There is now a mechanism for testing and profiling triggered by "make profile.isar". I'd be grateful for postings of the contents of the profile output on different platforms, that might give a hint whether some Emacs function is behaving differently on a different platform/implementation for some reason.

Also, measurements are missing for Ubunutu with Emacs 23.2 (which I can probably do) or Cygwin with Emacs 23.1 (which I probably can't).

Which version is Aqua Emacs 20.0 based on? I remember when I tried it years ago there were various problems.

comment:5 Changed 14 years ago by Makarius

Cc: makarius@… added

comment:6 Changed 14 years ago by Makarius

Just rediscovered #308 -- process-adapative-read-buffering appears to be t on all these Emacsen.

comment:7 Changed 14 years ago by Makarius

Aquamacs 2.0 is based on GNU Emacs 23.2.1.

Changed 14 years ago by Makarius

Changed 14 years ago by Makarius

Changed 14 years ago by Makarius

Changed 14 years ago by Makarius

Attachment: ubuntu-10.04-emacs23.1.1 added

Changed 14 years ago by Makarius

comment:8 Changed 14 years ago by Makarius

The above profiles have been produced on the same generous 8 core Mac Pro, but some running in Parallels VM.

comment:9 Changed 14 years ago by Makarius

Resolution: needmoreinfo
Status: closedreopened

Changed 14 years ago by Makarius

one more from my 2-core MacBook Pro

comment:10 Changed 14 years ago by David Aspinall

Status: reopenedaccepted

Many thanks for posting these measurements. The aquaemacs 1.9 would be interesting as well, because it would allow to see some difference on the same platform.

Most of the time is allocated to proof-shell-wait, which has a call to accept-process-input that we could investigate further (e.g., reducing the timeout, adding additional parameters).

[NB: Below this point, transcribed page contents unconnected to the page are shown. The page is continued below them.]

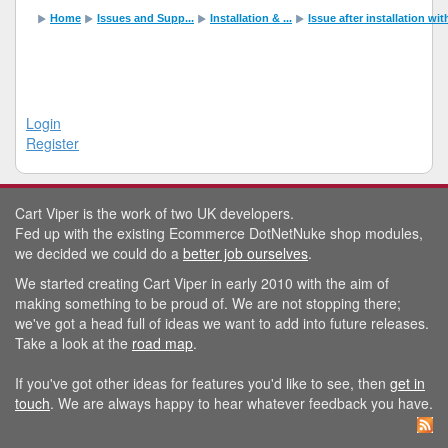
Home
Issues and Supp...
Installation & ...
Issue after installation wi
Login
Register
Cart Viper is the work of two UK developers.
Fed up with the existing Ecommerce DotNetNuke shop modules,
we decided we could do a
better job ourselves
.
We started creating Cart Viper in early 2010 with the aim of
making something to be proud of. We are not stopping there;
we've got a head full of ideas we want to add into future releases.
Take a look at the
road map
.
If you've got other ideas for features you'd like to see, then
get in
touch
. We are always happy to hear whatever feedback you have.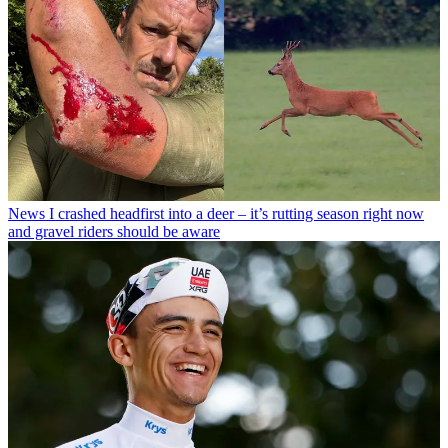
News
I crashed headfirst into a deer – it’s rutting season right now
and gravel riders should be aware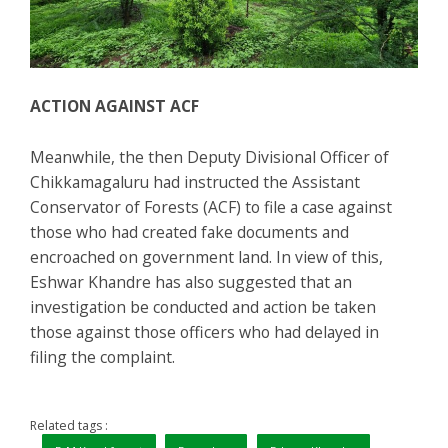
ACTION AGAINST ACF
Meanwhile, the then Deputy Divisional Officer of
Chikkamagaluru had instructed the Assistant
Conservator of Forests (ACF) to file a case against
those who had created fake documents and
encroached on government land. In view of this,
Eshwar Khandre has also suggested that an
investigation be conducted and action be taken
those against those officers who had delayed in
filing the complaint.
Related tags :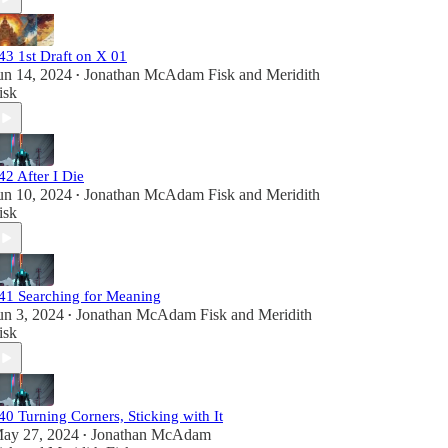
43 1st Draft on X 01
un 14, 2024
Jonathan McAdam Fisk
and
Meridith
•
isk
42 After I Die
un 10, 2024
Jonathan McAdam Fisk
and
Meridith
•
isk
41 Searching for Meaning
un 3, 2024
Jonathan McAdam Fisk
and
Meridith
•
isk
40 Turning Corners, Sticking with It
ay 27, 2024
Jonathan McAdam
•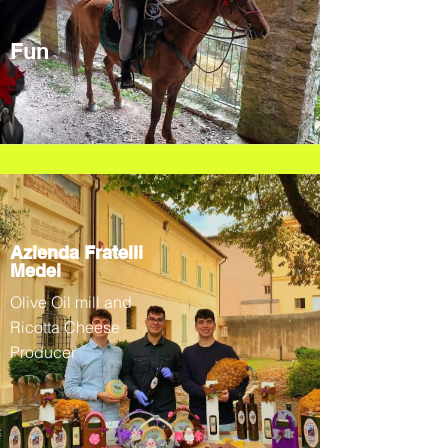
Fun
Azienda Fratelli
Medei
Olive Oil mill and
Ricotta Cheese
Producer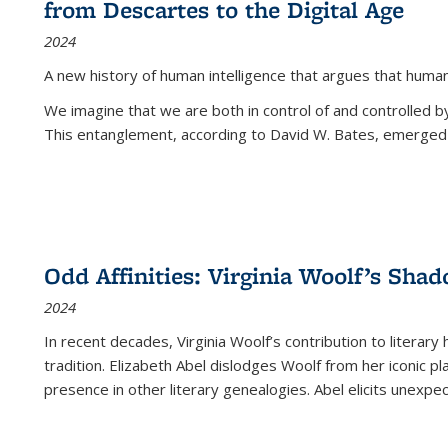
from Descartes to the Digital Age
2024
A new history of human intelligence that argues that hum
We imagine that we are both in control of and controlled
This entanglement, according to David W. Bates, emerged 
Odd Affinities: Virginia Woolf’s Sha
2024
In recent decades, Virginia Woolf’s contribution to literary
tradition. Elizabeth Abel dislodges Woolf from her iconic p
presence in other literary genealogies. Abel elicits unexpe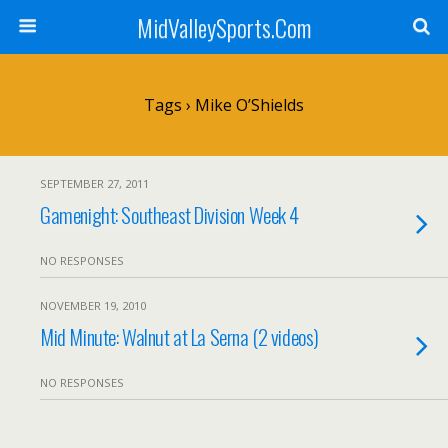
MidValleySports.Com
Tags › Mike O’Shields
SEPTEMBER 27, 2011
Gamenight: Southeast Division Week 4
NO RESPONSES
NOVEMBER 19, 2010
Mid Minute: Walnut at La Serna (2 videos)
NO RESPONSES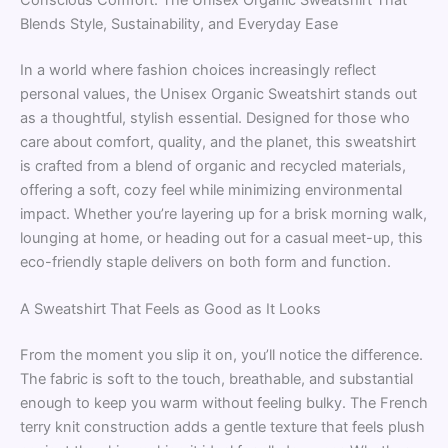
Blends Style, Sustainability, and Everyday Ease
In a world where fashion choices increasingly reflect
personal values, the Unisex Organic Sweatshirt stands out
as a thoughtful, stylish essential. Designed for those who
care about comfort, quality, and the planet, this sweatshirt
is crafted from a blend of organic and recycled materials,
offering a soft, cozy feel while minimizing environmental
impact. Whether you’re layering up for a brisk morning walk,
lounging at home, or heading out for a casual meet-up, this
eco-friendly staple delivers on both form and function.
A Sweatshirt That Feels as Good as It Looks
From the moment you slip it on, you’ll notice the difference.
The fabric is soft to the touch, breathable, and substantial
enough to keep you warm without feeling bulky. The French
terry knit construction adds a gentle texture that feels plush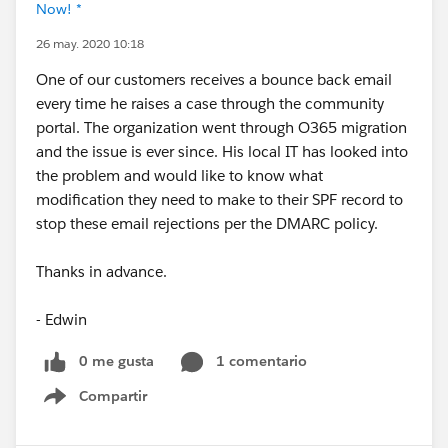
Now! *
26 may. 2020 10:18
One of our customers receives a bounce back email
every time he raises a case through the community
portal. The organization went through O365 migration
and the issue is ever since. His local IT has looked into
the problem and would like to know what
modification they need to make to their SPF record to
stop these email rejections per the DMARC policy.
Thanks in advance.
- Edwin
0 me gusta
1 comentario
Compartir
Show menu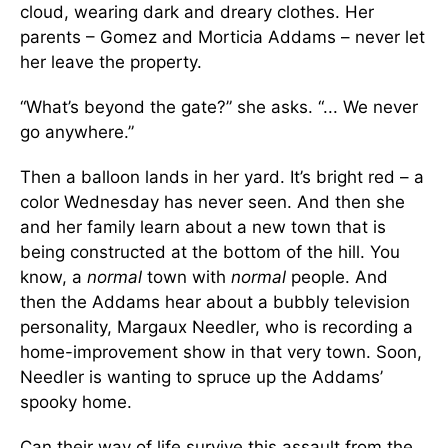
cloud, wearing dark and dreary clothes. Her
parents – Gomez and Morticia Addams – never let
her leave the property.
“What’s beyond the gate?” she asks. “... We never
go anywhere.”
Then a balloon lands in her yard. It’s bright red – a
color Wednesday has never seen. And then she
and her family learn about a new town that is
being constructed at the bottom of the hill. You
know, a
normal
town with
normal
people. And
then the Addams hear about a bubbly television
personality, Margaux Needler, who is recording a
home-improvement show in that very town. Soon,
Needler is wanting to spruce up the Addams’
spooky home.
Can their way of life survive this assault from the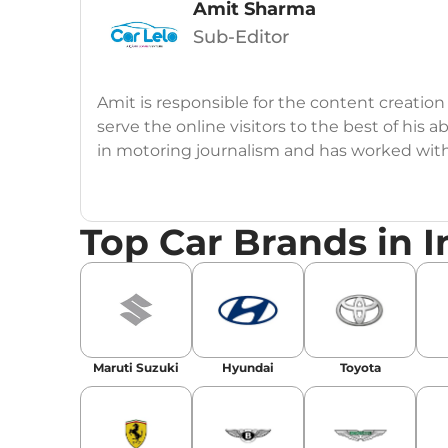
Amit Sharma
Sub-Editor
Amit is responsible for the content creation
serve the online visitors to the best of his ab
in motoring journalism and has worked wit
CarDekho, IndiaCarNews and Zee Network (
Education:
B-Tech in Information Technolog
Top Car Brands in I
Expertise:
Car Reviews, Live Coverage, Aut
Automotive Blogs, Content Strategy, On-P
Achievements:
His SEO-driven content strat
our automotive news and blogs, consistently 
Maruti Suzuki
Hyundai
Toyota
enhancing Discover Traffic, and optimising f
Social Media & Email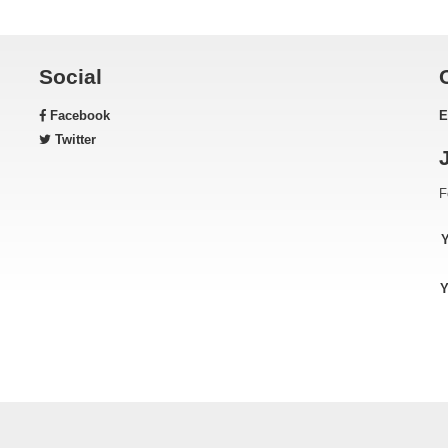
Social
Facebook
E
Twitter
F
Y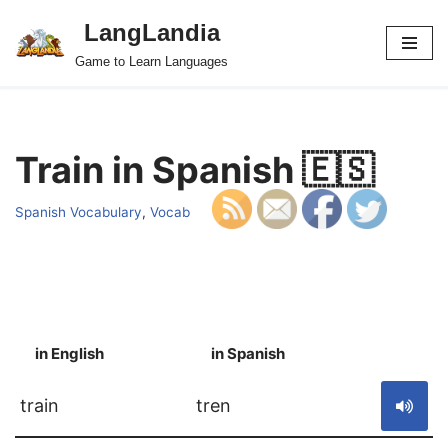
LangLandia
Skip
Game to Learn Languages
to
content
Train in Spanish 🇪🇸
Spanish Vocabulary
,
Vocab
in English
in Spanish
S
train
tren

comment:11 Changed 14 years ago by David Aspinall

Investigating now on OS X. I have reduced the delay in proof-shell-wait which gives much better timings on the profiling now (down to 2-3 seconds on my machine), but interactive is still slow on a brand new MacBook compared with a 3 year old Linux laptop.

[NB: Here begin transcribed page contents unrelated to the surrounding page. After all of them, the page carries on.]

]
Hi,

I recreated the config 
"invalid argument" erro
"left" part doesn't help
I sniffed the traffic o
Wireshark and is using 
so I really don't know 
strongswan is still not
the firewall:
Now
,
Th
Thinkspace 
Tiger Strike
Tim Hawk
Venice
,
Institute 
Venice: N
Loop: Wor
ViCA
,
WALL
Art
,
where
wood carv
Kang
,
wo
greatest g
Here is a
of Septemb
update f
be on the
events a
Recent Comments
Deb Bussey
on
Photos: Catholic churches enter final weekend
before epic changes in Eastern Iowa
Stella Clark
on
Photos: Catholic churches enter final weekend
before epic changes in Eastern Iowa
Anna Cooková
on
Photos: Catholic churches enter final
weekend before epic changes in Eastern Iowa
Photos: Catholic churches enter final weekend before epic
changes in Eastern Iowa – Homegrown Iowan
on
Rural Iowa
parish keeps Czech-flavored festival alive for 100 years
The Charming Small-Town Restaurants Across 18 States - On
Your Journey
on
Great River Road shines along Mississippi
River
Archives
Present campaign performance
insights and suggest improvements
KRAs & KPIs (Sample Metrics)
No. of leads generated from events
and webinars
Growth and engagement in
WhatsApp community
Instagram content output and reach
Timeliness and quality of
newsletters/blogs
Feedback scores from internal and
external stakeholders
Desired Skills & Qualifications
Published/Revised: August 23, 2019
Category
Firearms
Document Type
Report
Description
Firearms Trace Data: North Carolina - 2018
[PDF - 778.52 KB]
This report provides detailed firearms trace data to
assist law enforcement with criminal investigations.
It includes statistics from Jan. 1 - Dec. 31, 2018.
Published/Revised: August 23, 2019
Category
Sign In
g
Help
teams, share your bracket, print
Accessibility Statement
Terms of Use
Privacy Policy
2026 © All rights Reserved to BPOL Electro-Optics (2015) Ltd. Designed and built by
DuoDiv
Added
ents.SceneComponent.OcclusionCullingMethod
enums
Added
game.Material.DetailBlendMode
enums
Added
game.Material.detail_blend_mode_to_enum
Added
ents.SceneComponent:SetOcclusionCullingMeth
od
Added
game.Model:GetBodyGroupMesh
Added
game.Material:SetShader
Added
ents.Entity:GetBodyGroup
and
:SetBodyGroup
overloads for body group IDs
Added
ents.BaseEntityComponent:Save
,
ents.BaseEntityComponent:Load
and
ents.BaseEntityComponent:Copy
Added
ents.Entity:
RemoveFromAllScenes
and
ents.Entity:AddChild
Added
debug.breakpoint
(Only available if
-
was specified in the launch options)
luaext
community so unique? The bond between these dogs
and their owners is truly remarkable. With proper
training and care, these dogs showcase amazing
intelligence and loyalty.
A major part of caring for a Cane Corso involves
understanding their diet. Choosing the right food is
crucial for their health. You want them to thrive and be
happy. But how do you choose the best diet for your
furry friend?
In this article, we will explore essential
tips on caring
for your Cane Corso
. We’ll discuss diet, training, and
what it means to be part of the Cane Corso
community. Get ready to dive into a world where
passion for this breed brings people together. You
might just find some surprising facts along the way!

Visit AHundredTheorems.thy and contrast

   M-x eval RET (proof-process-buffer) RET

with

   M-x eval RET (progn (proof-process-buffer) (proof-shell-wait)) RET

It seems likely then that the reason is caused by the Emacs top-level command loop, perhaps it is more eagerly processing sub-process output on Linux than on Mac/Windows? who favour waiting instead? Profiling doesn't show up much difference in function timings within PG for the two runs above. Changing process-adaptive-read-buffering to nil has minimal effect.

This deserves more investigation and probably bug reporting to Emacs developers, but I'm timing out on this for now.

Aside: surprising that the Aquamacs profiling runs completely headless! Only seems to display the window if input is required of user. Otherwise performance in PG seems similar to the no-sense port.

comment:12 Changed 14 years ago by David Aspinall

Milestone: PG-Emacs-4.0PG-Emacs-4.1

Unlikely that changes in PG code are possible to improve this. Keeping alive as a note to investigate with Emacs developers.

Meanwhile, I have added a partial work-around with (yet another) user option: selecting Fast Process Buffer, PG will use proof-shell-wait as above, which has been changed not to display refreshes in latest CVS.

On these Mac ports this results in much faster processing of commands than proof-process-buffer because it runs a loop that polls for prover output, rather than relying on Emacs top level command loop to do this. On Linux there is an improvement of 10% or so. Probably the option should only be revealed on Mac (and Windows?).

The option only affects this one command, although it could easily be added to proof-goto-point as well.

Feedback appreciated.

comment:13 Changed 13 years ago by David Aspinall

Resolution: fixed
Status: acceptedclosed

Closing this, as no further feedback or complaints received. The outstanding action in #381.